Ten years ago, on May 22, 2009, credit card customers got some needed relief when the Credit Card Accountability Responsibility and Disclosure Act (CARD Act) became law. Since then, the law has saved consumers an estimated $12 billion a year, which translates into well over $100 billion in total savings over the past decade. As the New York Times reported, the CARD Act proved so effective that it led economists studying the law to a single conclusion: “The regulation worked.”
Before the CARD Act, some credit card companies took advantage of their customers by raising interest rates or changing the terms of their contracts without notice. Hidden terms and fees were lucrative for credit card companies but they were extremely costly to consumers. However, the new law was revolutionary, establishing strict rules for how credit card companies must treat their customers, barring many unfair practices. On the 10th anniversary of the CARD Act, it is important to remember how far we have come and also to look ahead to changes we still need to make.
So what did the CARD Act do? For starters, it protected consumers from arbitrary interest-rate increases by prohibiting retroactive rate hikes. Companies now are required to provide 45 days’ notice of a rate increase and cannot raise rates on existing balances. In the past, companies regularly increased your interest rate if your risk profile worsened – now they are required to decrease rates if your credit picture brightens. That is only fair.
But consumers were also getting socked by a host of fees, so the CARD Act introduced some common-sense changes that made it much less likely that consumers would be hit by these fees. The law requires companies to mail credit card bills at least 21 days before the due date; it prohibits companies from charging extra fees for paying online or by phone; and it requires companies to apply payments to balances with the highest interest rate first. All of these changes save consumers money.
The law protects young people from aggressive marketing tactics. Companies no longer can sell cards to individuals under the age of 21 without an adult co-signer.
The law also protects consumers when they cancel their credit card. In the past, a company could demand immediate payment of your balance. Now, a customer has five years to pay off the balance.
These important changes have kept money in consumers’ pockets. The next battle is to institute fair, common sense regulation of the overdraft fees on bank accounts. Some financial institutions use “overdraft protection” to slap their customers with exorbitant fees. With the growing use of debit cards, it’s easier than ever to overdraw a checking account, with fees that can run as high as a 17,000 percent annual percentage rate, according to the Consumer Financial Protection Bureau. That’s not a financial service – it’s a robbery.

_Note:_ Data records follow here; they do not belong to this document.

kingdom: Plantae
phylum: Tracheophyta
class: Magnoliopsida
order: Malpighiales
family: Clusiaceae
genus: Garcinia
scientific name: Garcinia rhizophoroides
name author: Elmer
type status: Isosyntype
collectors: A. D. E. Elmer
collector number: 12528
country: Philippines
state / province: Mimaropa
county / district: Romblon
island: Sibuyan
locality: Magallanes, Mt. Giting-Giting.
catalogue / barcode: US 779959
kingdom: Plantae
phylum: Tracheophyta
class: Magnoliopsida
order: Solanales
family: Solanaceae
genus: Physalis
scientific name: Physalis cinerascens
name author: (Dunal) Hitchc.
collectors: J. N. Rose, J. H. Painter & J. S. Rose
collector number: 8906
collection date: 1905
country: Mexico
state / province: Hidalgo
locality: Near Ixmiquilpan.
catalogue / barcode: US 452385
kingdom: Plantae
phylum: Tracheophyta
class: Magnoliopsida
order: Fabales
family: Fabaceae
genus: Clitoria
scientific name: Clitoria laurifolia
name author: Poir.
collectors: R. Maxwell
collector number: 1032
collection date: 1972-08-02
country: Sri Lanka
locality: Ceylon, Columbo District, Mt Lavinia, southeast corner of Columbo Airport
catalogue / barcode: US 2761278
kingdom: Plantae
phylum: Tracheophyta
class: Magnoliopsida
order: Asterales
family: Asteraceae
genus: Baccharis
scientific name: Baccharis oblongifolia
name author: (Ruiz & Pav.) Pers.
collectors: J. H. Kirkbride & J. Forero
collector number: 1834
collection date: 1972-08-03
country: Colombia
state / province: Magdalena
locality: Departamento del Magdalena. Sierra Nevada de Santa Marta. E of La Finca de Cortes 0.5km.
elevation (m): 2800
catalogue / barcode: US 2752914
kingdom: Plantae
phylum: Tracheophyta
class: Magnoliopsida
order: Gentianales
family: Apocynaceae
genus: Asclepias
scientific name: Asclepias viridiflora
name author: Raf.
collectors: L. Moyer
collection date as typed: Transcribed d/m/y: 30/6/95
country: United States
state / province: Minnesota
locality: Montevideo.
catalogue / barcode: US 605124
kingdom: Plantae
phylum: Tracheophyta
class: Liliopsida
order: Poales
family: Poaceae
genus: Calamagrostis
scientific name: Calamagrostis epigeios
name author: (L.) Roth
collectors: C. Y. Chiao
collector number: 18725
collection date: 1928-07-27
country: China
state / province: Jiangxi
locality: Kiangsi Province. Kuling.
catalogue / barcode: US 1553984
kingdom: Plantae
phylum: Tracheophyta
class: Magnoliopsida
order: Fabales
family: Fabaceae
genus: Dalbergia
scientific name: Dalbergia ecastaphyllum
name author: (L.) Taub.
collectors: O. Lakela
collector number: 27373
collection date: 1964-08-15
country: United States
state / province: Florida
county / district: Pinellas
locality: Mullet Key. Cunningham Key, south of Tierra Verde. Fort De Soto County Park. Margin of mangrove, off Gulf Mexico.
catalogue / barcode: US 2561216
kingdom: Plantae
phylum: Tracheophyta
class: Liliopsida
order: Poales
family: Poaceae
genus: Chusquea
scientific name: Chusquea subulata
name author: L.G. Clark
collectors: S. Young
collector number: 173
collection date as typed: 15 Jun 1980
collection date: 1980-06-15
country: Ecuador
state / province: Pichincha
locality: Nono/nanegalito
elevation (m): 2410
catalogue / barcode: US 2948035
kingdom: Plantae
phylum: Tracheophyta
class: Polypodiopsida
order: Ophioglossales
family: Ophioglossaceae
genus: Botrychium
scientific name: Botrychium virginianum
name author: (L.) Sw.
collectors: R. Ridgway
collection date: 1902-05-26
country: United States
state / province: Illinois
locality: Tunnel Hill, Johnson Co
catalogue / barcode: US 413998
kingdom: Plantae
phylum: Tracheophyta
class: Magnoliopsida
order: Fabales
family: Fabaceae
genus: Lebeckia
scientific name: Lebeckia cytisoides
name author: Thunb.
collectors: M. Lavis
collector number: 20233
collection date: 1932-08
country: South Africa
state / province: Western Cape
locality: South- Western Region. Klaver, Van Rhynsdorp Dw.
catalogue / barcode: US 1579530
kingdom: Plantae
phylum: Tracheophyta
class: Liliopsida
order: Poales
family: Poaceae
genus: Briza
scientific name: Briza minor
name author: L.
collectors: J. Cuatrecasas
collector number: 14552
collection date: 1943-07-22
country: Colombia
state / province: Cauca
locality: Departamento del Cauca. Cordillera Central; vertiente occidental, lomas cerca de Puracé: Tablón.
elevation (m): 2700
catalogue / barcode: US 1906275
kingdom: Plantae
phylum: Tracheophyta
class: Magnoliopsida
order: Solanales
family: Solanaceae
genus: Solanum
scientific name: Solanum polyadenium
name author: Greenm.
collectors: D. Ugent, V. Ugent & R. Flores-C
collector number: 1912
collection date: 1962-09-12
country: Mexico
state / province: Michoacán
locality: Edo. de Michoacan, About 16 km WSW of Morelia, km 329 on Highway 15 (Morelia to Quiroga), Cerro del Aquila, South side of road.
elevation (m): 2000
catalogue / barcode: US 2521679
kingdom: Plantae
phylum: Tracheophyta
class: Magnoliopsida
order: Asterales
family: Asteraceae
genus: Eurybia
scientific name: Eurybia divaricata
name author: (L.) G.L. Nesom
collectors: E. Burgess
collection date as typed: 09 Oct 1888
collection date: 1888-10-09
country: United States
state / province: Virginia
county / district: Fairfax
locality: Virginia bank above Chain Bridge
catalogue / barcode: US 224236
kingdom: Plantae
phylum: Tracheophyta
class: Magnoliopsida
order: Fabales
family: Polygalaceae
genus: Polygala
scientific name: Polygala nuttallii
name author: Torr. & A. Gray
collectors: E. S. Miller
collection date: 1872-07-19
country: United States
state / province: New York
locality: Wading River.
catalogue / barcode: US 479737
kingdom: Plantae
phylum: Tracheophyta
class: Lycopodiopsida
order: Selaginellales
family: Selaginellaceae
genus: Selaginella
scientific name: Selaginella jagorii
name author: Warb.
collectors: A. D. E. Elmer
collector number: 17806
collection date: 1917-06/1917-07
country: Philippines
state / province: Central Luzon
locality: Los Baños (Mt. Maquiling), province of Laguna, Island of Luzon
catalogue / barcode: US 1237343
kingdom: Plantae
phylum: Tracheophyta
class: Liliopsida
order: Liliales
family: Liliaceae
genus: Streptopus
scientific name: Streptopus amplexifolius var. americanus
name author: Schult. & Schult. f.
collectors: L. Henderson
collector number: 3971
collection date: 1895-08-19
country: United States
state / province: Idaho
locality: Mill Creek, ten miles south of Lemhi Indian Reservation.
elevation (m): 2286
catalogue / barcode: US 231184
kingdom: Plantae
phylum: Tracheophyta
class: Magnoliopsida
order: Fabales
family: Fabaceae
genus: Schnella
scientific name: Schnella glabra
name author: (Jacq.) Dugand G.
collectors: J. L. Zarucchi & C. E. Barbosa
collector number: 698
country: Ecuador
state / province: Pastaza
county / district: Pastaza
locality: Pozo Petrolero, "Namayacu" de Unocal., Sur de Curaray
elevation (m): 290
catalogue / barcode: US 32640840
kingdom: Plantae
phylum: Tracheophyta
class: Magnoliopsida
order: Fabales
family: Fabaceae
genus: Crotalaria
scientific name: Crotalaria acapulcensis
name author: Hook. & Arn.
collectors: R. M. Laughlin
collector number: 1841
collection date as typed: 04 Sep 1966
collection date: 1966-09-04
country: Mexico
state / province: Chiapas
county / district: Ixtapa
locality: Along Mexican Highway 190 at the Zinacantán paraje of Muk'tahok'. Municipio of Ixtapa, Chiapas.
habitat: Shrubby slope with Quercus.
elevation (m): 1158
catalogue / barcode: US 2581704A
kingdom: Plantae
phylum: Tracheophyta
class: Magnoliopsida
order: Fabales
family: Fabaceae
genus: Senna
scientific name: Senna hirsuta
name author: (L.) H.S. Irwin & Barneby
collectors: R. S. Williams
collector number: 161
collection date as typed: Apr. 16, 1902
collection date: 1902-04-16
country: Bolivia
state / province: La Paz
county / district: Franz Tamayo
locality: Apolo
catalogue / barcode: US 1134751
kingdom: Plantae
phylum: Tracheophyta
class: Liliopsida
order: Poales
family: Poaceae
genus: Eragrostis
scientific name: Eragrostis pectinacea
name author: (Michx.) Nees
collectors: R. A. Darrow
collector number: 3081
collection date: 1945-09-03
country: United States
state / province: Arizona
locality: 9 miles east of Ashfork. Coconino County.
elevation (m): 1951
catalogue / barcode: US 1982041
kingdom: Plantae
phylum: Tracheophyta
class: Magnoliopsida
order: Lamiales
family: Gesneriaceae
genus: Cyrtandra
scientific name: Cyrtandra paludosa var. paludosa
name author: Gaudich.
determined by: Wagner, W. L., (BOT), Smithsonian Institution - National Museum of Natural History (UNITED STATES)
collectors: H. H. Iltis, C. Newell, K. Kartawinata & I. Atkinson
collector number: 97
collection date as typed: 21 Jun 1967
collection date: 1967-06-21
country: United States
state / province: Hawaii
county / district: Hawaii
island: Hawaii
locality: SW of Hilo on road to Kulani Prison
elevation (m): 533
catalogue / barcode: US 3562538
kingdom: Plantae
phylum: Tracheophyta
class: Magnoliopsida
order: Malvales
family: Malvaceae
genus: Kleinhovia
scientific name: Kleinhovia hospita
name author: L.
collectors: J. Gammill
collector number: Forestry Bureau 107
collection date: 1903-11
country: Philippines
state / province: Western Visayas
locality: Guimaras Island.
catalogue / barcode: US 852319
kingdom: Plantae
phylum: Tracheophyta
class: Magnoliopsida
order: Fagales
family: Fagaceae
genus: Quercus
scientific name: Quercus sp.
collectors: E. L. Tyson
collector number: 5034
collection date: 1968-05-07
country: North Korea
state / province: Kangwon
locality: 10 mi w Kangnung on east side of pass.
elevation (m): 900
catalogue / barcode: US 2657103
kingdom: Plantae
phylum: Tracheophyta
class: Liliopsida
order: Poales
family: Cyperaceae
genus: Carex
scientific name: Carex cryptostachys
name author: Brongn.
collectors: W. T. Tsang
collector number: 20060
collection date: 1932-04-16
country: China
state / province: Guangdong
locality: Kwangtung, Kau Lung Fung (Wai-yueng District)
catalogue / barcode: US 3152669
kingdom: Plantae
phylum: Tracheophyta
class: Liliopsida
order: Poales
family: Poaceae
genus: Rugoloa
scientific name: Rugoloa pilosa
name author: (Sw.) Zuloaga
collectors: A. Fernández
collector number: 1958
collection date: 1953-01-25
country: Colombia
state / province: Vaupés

That is why, since 2005, I have been introducing legislation that would ban abusive overdraft practices like reordering transactions in order to maximize the number of fees banks can charge, and to require overdraft fees to be proportional to the size of the overdraft — no more $35 overdraft fees for a $2 cup of coffee. My bill would also require banks to notify consumers that a purchase or an ATM withdrawal is about to trigger an overdraft, and provide consumers with a choice of whether to accept the overdraft service and fee. That, like the CARD Act, would prevent millions of Americans from unwittingly losing money to their banks.
Opponents of the CARD Act said that trying to limit the fees credit card companies charged would prove unsuccessful and that companies would just create new fees. But that has not happened.
So when people tell me that regulation does not work and is costly, I remind them that well-crafted consumer protections will not only work, but can save Americans tens of billions of dollars. The CARD Act is proof.
Carolyn B. Maloney represents New York’s 12th District. She is Vice Chair of the Joint Economic Committee and is a senior member of the House Financial Services Committee. Maloney is the author of the CARD Act, which President Obama signed into law May 22, 2009.